:: Extracted records ::

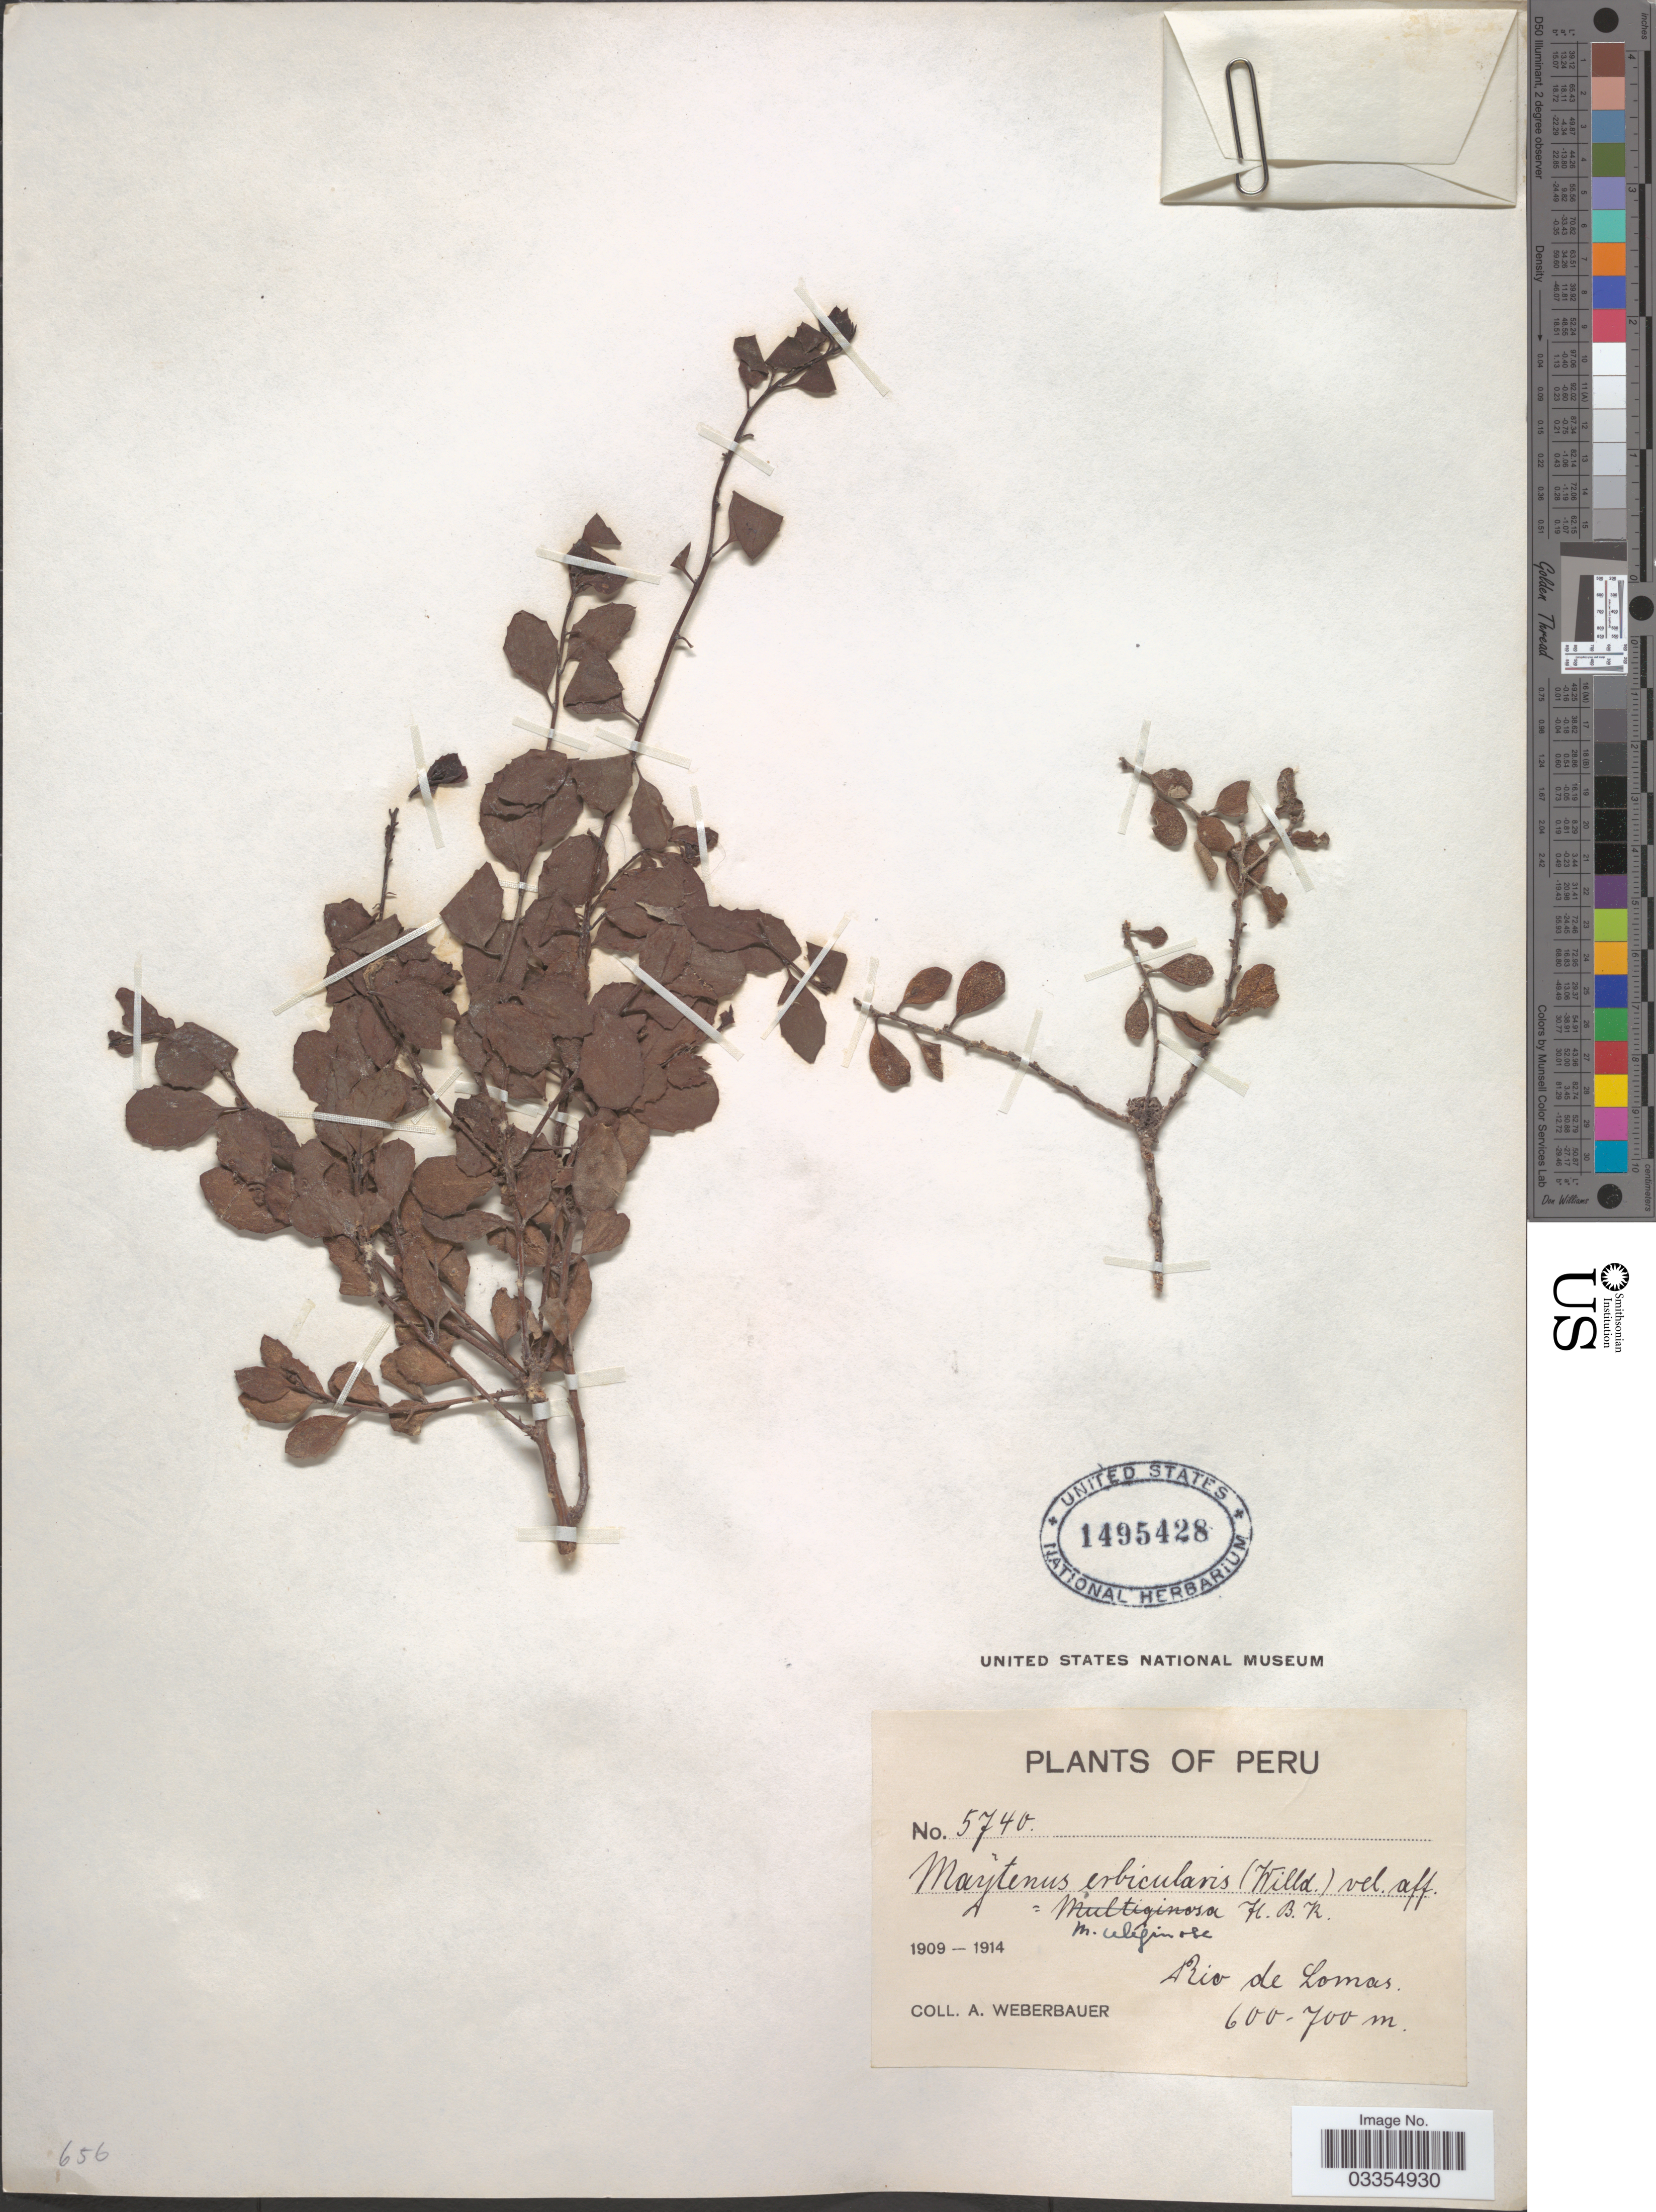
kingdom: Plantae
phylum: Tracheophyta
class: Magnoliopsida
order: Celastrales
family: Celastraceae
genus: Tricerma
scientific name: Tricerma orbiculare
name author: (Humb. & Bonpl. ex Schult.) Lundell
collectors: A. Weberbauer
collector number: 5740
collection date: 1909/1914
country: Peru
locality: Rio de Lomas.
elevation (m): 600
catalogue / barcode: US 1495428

:: Work required ::
Copy the lines of the records from the one containing "country: Peru" through the end of the records, both ends included.

:: Response to the task ::
country: Peru
locality: Rio de Lomas.
elevation (m): 600
catalogue / barcode: US 1495428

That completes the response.